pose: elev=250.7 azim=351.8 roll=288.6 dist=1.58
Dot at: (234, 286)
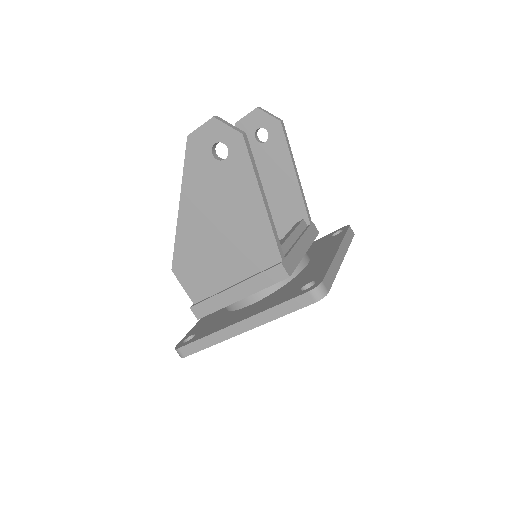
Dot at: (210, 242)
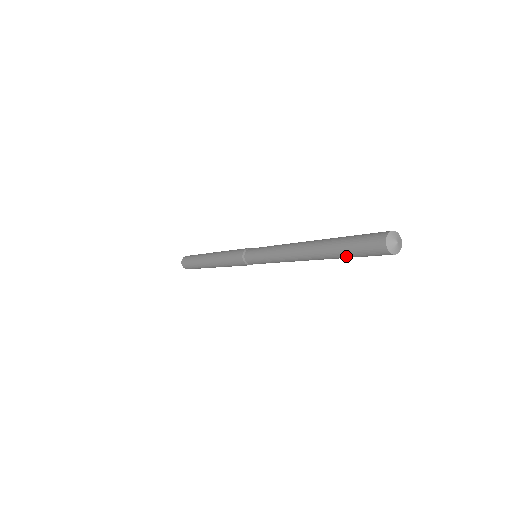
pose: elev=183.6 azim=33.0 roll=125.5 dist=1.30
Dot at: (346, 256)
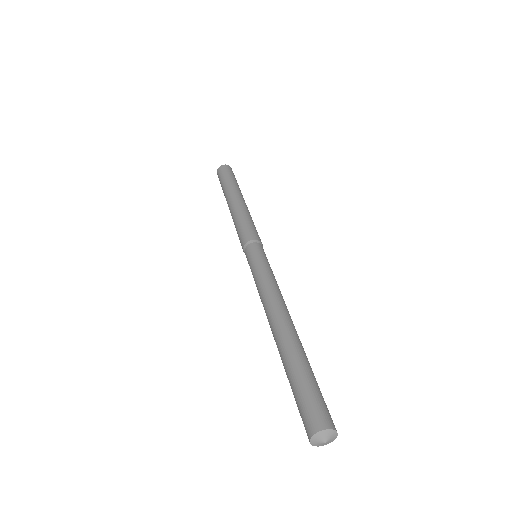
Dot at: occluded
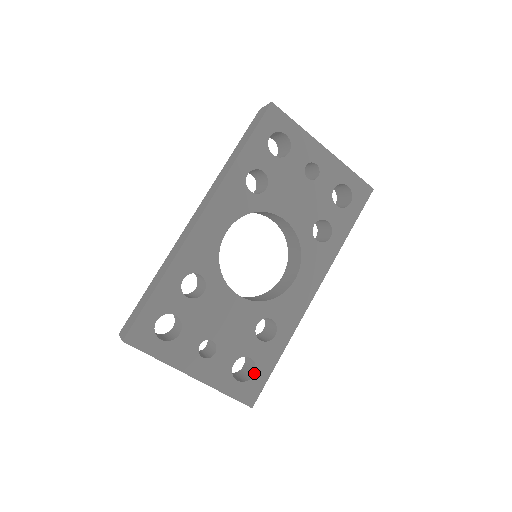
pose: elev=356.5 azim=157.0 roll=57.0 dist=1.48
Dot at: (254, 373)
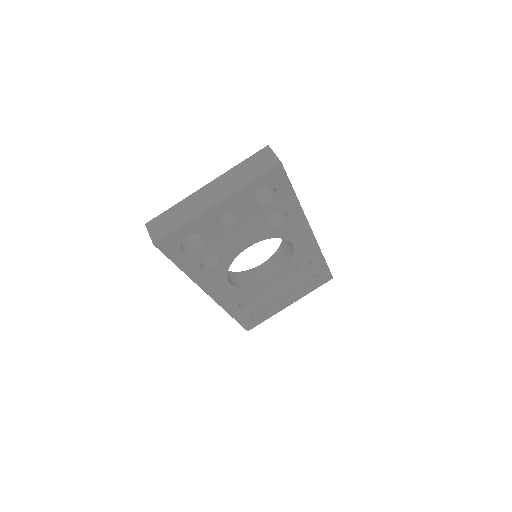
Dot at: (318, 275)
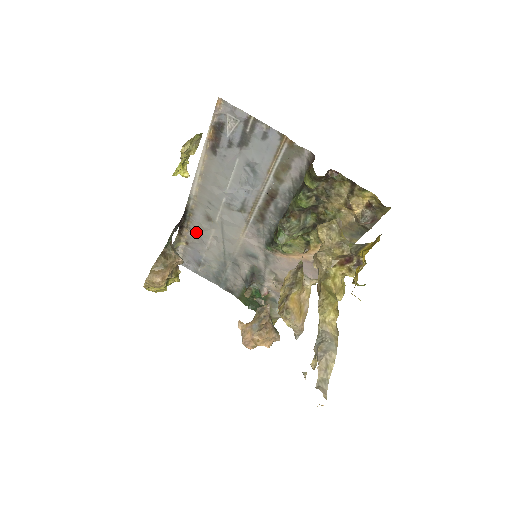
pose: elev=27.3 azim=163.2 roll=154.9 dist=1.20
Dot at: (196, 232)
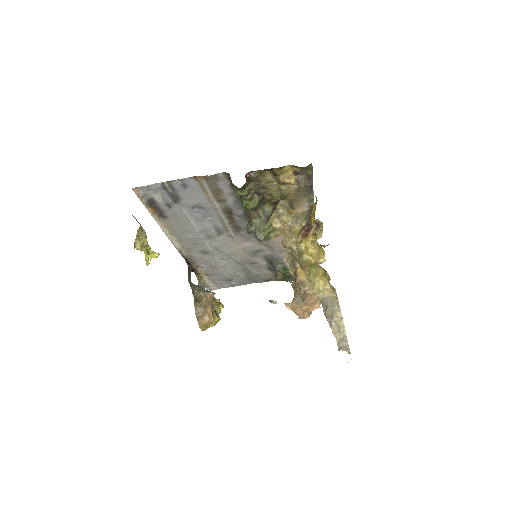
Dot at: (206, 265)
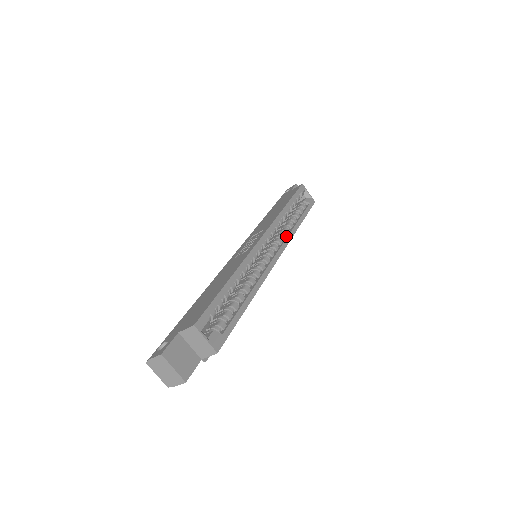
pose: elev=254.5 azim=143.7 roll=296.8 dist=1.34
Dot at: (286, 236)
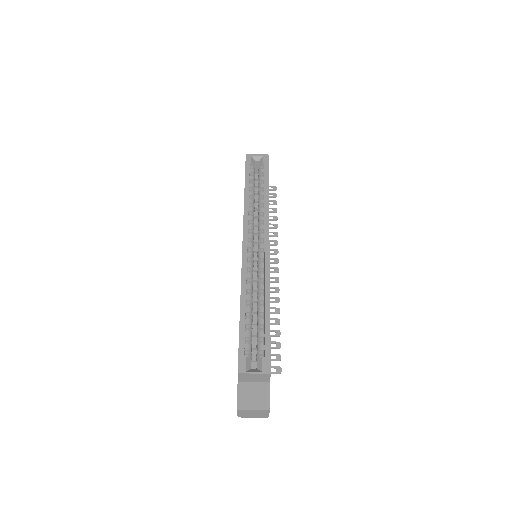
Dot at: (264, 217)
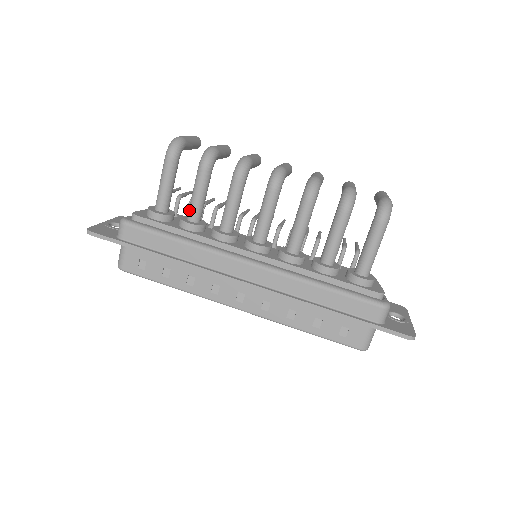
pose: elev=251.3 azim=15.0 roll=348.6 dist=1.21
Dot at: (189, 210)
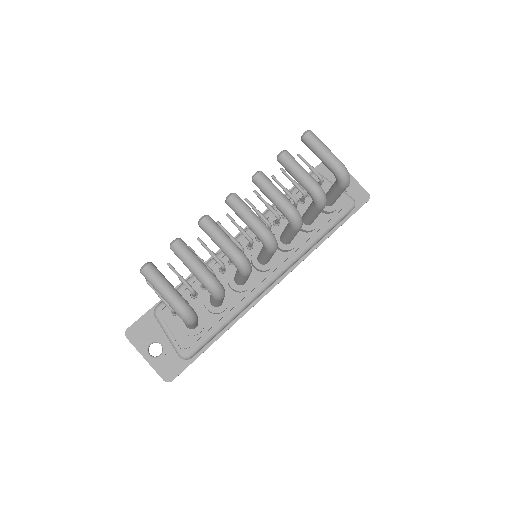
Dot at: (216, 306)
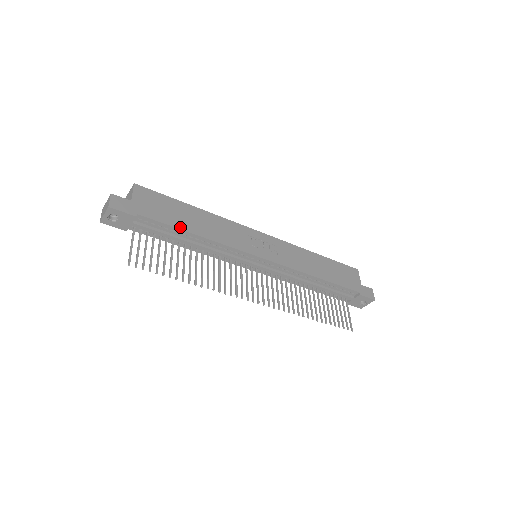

__________________________________________________

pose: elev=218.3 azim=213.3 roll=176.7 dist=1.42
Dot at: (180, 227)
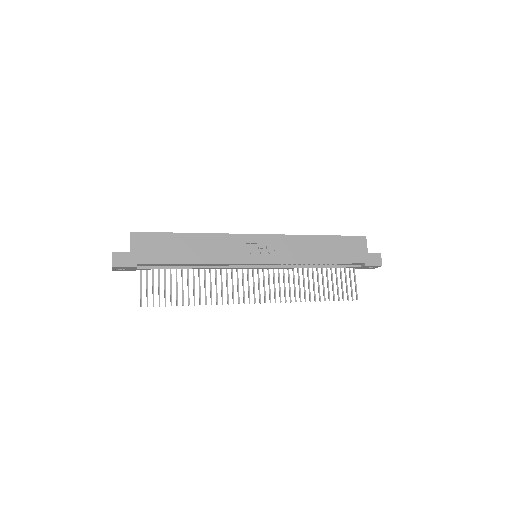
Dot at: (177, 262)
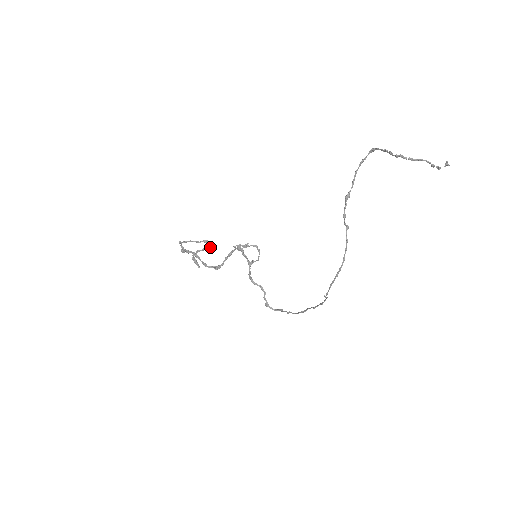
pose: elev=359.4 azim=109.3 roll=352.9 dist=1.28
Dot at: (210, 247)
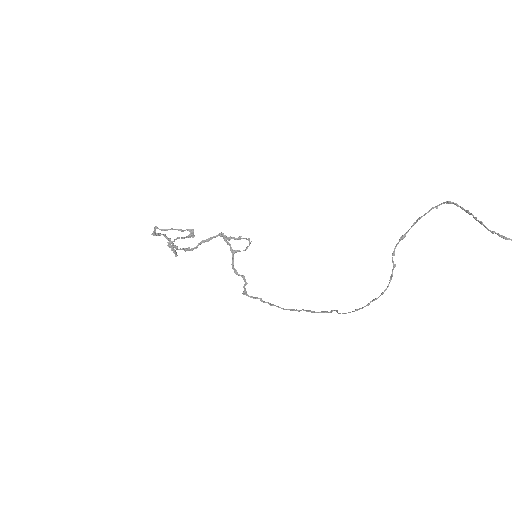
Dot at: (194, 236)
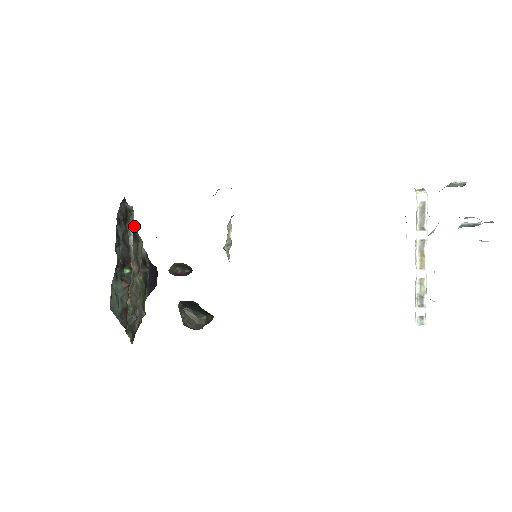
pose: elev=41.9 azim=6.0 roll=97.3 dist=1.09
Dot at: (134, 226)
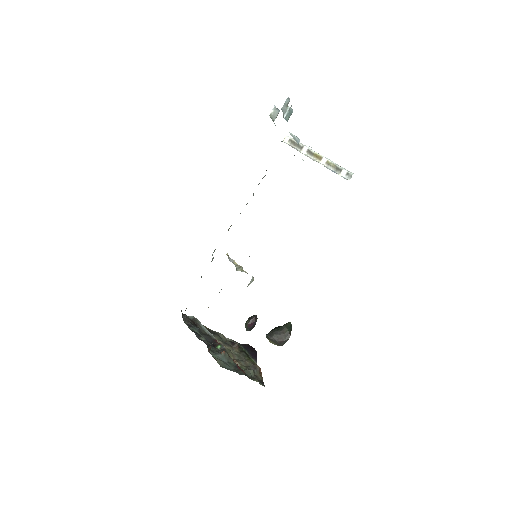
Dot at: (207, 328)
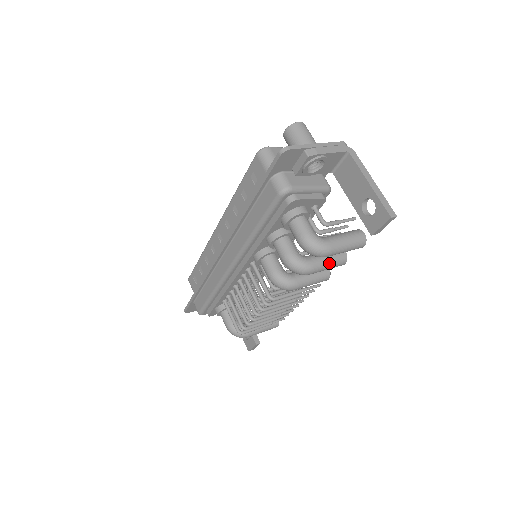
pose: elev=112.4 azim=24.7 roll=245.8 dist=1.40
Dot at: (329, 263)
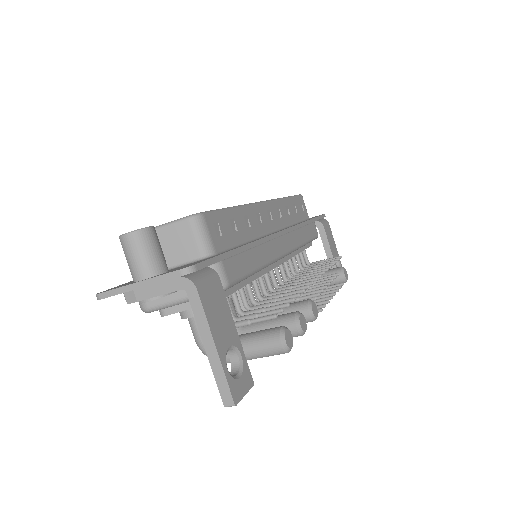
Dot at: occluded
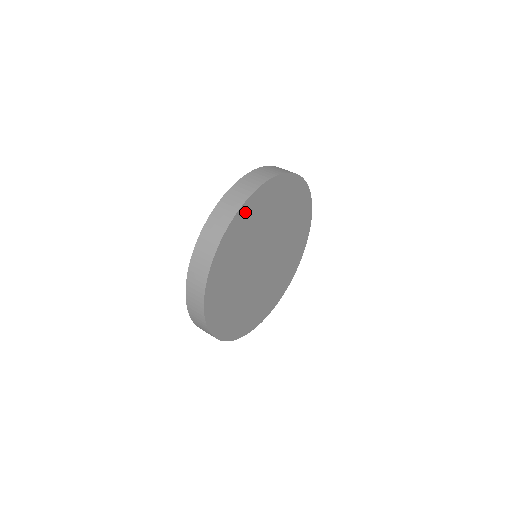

__________________________________________________

:: Task description ::
Retype the listing above from the line holding "pose: elev=250.7 azim=351.8" through the line holding "Dot at: (216, 306)", both lines included, and leave the pictures out.

:: Task solution ::
pose: elev=250.7 azim=351.8 roll=288.6 dist=1.58
Dot at: (234, 286)
Dot at: (210, 242)
pose: elev=183.6 azim=33.0 roll=125.5 dist=1.30
Dot at: (346, 256)
Dot at: occluded
pose: elev=356.5 azim=157.0 roll=57.0 dist=1.48
Dot at: (254, 373)
Dot at: (318, 275)
pose: elev=27.3 azim=163.2 roll=154.9 dist=1.20
Dot at: (196, 232)
Dot at: (206, 265)
pose: elev=254.5 azim=143.7 roll=296.8 dist=1.34
Dot at: (286, 236)
Dot at: (264, 217)
pose: elev=251.3 azim=15.0 roll=348.6 dist=1.21
Dot at: (189, 210)
Dot at: (216, 306)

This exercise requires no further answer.